The program has been running for over 20 hours and it's in good status based on your suggestion about adding __asm("nop") before LDRD.
But I still have the following questions based your questions;
1. Are you sure the instruction is called in the normal flow? [Gavin]: This is a godd question, but hm... how do I know or check if the instruction is called in the normal flow? Any suggestions?
2.Could it be there was a jump in the middle of the LDRD (which is 4 bytes) whereas the normal LDR is only 2 bytes. [Gavin]: If it is a case, have you met such similar issue before? Meanwhile, is it a potential problem so that we need to pay attention to during our programming? How do we avoid this issue in our development?
3. Why the issue doesn't happen (maybe) after adding the NOP before LDRD?
>how do I know or check if the instruction is called in the normal flow?

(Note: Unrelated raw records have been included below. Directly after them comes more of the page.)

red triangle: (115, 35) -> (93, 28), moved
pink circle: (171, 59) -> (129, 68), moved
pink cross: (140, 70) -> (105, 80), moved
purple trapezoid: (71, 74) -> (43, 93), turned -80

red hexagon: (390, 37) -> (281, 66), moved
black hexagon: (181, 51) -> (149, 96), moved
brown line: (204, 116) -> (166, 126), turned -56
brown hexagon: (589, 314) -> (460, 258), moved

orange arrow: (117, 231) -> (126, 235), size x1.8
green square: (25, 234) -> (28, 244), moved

If the device that you are using have ETM instruction trace, and the board has trace port connection, and if you have a debug probe that support trace, then you can instruction trace to see what happened to the instruction flow before it crashed.
>3. Why the issue doesn't happen (maybe) after adding the NOP before LDRD?
The NOP instruction produced an address offset of two bytes. Assume there is a stack corruption (not necessary stack overflow, could be array with unbounded index or something else) somewhere that caused an incorrect jump into the middle of the LDRD, the jump no longer go into the middle of an instruction after the change. The program execution is still wrong but doesn't necessary cause a crash.
regards,
Joseph
Hi Joseph,
Thanks your quick reply, I'll check the instruction flow first.